Raw data START

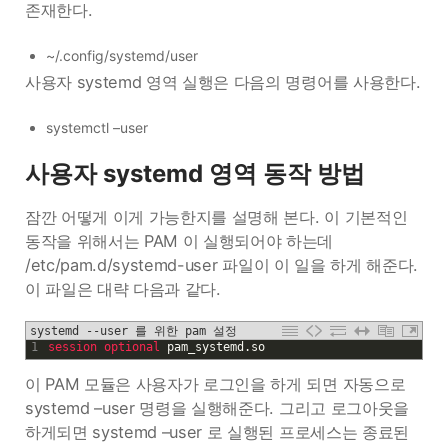
존재한다.
~/.config/systemd/user
사용자 systemd 영역 실행은 다음의 명령어를 사용한다.
systemctl –user
사용자 systemd 영역 동작 방법
잠깐 어떻게 이게 가능한지를 설명해 본다. 이 기본적인
동작을 위해서는 PAM 이 실행되어야 하는데
/etc/pam.d/systemd-user 파일이 이 일을 하게 해준다.
이 파일은 대략 다음과 같다.
systemd --user 를 위한 pam 설정
1
session 
optional 
pam_systemd
.
so
이 PAM 모듈은 사용자가 로그인을 하게 되면 자동으로
systemd –user 명령을 실행해준다. 그리고 로그아웃을
하게되면 systemd –user 로 실행된 프로세스는 종료된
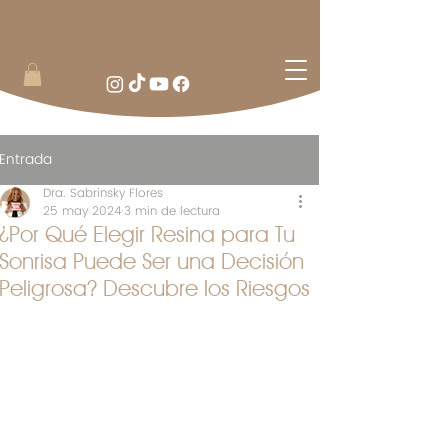
Entrada
Dra. Sabrinsky Flores
25 may 2024
3 min de lectura
¿Por Qué Elegir Resina para Tu
Sonrisa Puede Ser una Decisión
Peligrosa? Descubre los Riesgos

Raw data END

● **Your task**
Go through the lines above and tally those with the string "user". The total is all that is needed.

● **Response to this task**
6